As it stands now, the red-mud highway, cut with deep ruts and difficult to traverse without an all-terrain vehicle, offers a variety of alternating scenes: dense forest, partially cleared pastures, thin-hipped cattle, rushing streams, still ponds, rolling hills and clouded valleys. In some areas, the land is dotted with tree stubs. Just outside of Anapu, a lumberyard sits beside the road, with long boards stacked outside, exposed to the town's frequent rains.

"In 1998 there were four lumberyards in this region right around Anapu," said Geraldo Magela, an agricultural technician in the town who worked with Stang to try to persuade local farmers to plant environmentally sustainable crops. "Now there are 25."

Loggers say they are being unjustly demonized. Jose Roberval de Souza, president of the regional lumber industry association, said most loggers work legally, plant trees to make up for those they cut and feel as discouraged as the environmentalists.

"If I live 100 more years, to 143, I won't live to see this problem end," said de Souza, adding that most loggers want the violence to cease.

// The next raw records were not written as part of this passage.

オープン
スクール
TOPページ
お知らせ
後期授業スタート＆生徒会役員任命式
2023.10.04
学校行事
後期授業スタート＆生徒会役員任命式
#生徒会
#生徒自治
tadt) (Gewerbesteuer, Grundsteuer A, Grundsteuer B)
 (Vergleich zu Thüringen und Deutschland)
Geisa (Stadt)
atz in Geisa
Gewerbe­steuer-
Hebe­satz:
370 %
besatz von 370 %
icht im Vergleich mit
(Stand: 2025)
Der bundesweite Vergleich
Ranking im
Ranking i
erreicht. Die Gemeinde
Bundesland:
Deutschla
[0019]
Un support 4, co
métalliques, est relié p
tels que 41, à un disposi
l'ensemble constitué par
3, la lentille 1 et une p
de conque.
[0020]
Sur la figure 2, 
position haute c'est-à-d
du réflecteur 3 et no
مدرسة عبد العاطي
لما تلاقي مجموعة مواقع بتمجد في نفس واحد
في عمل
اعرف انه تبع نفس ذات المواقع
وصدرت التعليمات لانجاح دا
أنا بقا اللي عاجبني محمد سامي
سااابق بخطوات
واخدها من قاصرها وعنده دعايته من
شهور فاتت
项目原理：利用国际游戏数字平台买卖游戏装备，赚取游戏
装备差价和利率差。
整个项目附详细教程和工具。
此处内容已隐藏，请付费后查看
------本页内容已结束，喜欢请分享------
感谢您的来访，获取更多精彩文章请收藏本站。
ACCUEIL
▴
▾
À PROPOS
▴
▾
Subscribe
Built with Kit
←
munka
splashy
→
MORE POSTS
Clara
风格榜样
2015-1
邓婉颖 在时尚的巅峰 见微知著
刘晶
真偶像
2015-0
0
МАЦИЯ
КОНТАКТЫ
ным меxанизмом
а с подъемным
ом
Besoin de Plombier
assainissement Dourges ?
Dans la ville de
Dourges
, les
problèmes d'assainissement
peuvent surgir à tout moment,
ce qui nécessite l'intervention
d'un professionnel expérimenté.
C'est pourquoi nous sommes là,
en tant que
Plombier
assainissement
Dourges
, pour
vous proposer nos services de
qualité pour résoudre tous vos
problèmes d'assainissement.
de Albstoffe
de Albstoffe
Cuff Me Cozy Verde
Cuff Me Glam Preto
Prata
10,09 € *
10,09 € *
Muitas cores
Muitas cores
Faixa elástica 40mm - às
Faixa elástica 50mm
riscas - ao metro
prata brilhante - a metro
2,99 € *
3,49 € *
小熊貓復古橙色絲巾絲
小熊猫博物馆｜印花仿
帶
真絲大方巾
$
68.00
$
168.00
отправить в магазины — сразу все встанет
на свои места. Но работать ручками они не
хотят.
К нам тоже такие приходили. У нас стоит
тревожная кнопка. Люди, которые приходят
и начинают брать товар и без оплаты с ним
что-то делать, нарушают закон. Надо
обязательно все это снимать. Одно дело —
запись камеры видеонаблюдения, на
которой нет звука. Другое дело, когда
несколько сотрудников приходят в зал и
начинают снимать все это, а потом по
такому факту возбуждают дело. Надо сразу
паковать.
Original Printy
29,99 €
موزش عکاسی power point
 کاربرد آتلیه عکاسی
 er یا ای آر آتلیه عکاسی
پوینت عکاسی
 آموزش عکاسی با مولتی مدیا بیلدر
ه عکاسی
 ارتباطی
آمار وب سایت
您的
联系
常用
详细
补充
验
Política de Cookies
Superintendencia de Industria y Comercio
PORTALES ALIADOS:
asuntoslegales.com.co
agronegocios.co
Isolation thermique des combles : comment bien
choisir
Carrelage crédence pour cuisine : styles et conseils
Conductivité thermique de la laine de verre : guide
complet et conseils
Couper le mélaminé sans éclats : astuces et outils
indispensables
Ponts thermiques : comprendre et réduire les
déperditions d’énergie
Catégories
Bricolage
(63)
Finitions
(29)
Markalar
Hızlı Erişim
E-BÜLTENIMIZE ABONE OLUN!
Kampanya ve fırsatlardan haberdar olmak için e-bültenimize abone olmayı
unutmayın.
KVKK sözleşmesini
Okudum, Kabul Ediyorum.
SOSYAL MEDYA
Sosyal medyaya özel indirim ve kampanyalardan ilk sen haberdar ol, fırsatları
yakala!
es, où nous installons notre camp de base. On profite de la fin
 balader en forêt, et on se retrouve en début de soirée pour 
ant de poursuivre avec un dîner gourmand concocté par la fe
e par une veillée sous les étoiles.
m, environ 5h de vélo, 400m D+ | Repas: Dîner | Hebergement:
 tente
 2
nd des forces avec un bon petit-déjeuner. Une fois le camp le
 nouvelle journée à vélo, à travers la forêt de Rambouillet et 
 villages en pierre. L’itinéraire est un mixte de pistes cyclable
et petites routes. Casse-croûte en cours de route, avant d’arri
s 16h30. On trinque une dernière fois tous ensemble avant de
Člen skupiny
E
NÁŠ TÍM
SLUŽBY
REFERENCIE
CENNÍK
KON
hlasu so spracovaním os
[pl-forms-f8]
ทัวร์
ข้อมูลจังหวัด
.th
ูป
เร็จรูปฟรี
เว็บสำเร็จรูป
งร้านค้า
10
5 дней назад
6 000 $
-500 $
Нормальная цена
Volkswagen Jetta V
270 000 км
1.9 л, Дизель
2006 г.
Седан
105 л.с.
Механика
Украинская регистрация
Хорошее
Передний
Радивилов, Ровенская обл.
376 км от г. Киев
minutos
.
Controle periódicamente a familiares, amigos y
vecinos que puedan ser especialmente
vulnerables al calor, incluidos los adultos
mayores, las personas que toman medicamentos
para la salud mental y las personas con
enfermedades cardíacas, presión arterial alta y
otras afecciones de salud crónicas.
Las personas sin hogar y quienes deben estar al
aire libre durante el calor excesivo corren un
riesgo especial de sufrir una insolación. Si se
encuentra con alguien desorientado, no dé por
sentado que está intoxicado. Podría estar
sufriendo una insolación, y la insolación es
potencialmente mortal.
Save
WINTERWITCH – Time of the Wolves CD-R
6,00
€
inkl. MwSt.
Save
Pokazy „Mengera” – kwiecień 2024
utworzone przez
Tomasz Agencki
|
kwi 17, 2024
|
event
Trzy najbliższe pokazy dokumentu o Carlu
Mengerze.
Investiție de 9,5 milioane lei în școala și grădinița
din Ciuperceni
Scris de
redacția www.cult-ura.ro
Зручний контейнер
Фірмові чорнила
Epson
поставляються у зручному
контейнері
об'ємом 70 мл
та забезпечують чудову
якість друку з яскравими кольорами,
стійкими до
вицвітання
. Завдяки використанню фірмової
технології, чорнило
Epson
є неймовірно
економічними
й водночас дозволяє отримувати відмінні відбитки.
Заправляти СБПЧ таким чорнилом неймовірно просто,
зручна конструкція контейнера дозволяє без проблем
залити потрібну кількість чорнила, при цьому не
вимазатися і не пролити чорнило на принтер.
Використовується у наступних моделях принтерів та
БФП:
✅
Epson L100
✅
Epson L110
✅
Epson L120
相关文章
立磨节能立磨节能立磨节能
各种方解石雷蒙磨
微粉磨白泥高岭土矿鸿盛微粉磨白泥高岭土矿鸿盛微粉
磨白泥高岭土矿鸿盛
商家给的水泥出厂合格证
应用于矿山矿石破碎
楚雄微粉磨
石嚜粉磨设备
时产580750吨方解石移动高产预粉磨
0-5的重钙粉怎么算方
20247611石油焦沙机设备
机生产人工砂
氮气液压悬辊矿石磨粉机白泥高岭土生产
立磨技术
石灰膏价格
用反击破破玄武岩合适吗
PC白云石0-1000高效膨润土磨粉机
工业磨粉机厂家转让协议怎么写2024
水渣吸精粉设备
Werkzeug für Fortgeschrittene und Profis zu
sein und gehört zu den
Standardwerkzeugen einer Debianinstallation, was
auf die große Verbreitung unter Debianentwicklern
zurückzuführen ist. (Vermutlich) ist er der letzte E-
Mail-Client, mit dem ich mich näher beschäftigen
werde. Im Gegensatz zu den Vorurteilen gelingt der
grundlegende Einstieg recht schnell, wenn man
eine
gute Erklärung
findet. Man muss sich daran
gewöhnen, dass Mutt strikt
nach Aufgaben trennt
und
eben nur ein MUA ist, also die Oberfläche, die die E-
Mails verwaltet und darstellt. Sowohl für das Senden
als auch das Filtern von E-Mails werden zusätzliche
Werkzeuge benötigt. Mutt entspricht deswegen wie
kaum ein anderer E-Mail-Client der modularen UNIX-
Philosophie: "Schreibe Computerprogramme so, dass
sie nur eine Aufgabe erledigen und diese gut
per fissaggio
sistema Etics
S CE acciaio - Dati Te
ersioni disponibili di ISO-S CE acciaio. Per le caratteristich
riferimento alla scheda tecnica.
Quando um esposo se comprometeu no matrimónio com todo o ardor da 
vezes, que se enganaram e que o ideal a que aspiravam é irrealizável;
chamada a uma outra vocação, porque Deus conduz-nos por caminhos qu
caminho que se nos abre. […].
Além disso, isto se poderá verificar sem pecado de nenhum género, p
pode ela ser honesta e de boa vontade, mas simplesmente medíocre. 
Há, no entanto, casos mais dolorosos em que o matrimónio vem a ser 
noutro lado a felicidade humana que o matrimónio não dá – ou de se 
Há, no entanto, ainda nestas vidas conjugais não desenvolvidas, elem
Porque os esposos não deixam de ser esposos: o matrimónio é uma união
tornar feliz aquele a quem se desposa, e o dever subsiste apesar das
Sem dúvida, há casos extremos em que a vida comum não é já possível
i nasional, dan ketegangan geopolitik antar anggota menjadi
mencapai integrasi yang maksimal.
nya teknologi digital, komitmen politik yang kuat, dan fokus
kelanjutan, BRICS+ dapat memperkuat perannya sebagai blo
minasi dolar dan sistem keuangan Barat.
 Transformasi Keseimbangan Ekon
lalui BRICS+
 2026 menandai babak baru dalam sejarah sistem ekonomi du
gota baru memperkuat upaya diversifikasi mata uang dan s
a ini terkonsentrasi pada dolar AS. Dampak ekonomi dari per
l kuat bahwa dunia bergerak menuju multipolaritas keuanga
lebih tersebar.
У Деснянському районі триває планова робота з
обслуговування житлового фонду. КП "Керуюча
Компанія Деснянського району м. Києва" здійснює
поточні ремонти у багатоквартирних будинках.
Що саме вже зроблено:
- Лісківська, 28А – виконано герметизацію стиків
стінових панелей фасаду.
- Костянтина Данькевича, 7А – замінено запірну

The environmentalists see things differently. Paulo Adario, who heads Greenpeace's Amazon programs, said the vast majority of logging was illegal. The government estimated that about 8,880 square miles of land was deforested in the Amazon last year, a figure that Adario contends is low. But because the Amazon is so vast and difficult to traverse, enforcement of logging regulations is almost nonexistent, he said. And it's not just logging, he added; kidnapping, murder and physical intimidation have thrived in the jungle.

"Most people who commit crimes are never punished because the police don't have the capacity to go and get them," Adario said. "Life, at the end of the day, means nothing here."

But Stang's case prompted action. Army helicopters descended onto a clearing near several houses on the edge of Anapu this week. The soldiers -- 110 of them -- reached their jungle encampment by taking trucks to a footbridge spanning the Xingu River, crossing the river and walking into the forest under a canopy of leaves. They hung hammocks just a few yards from Stang's fresh grave, which had been bricked over and covered with flowers. They milled around the clearing with machine guns strapped to their chests, waiting as more troops showed up

A crowd gathered to watch the helicopters arrive, and some said they didn't understand what the temporary deployment of soldiers might accomplish. Many said they believed it was political theater -- a symbol, but little else.

"The army is not going to solve anything," said Antonio Prateado, an Anapu resident who stood with his 3-year-old son on his shoulders as the helicopters landed on Thursday. "How can they stop what is happening?"

Bruno Abreu, an agent with Brazil's federal police force, said the military and the police were making no promises that the violence would end soon.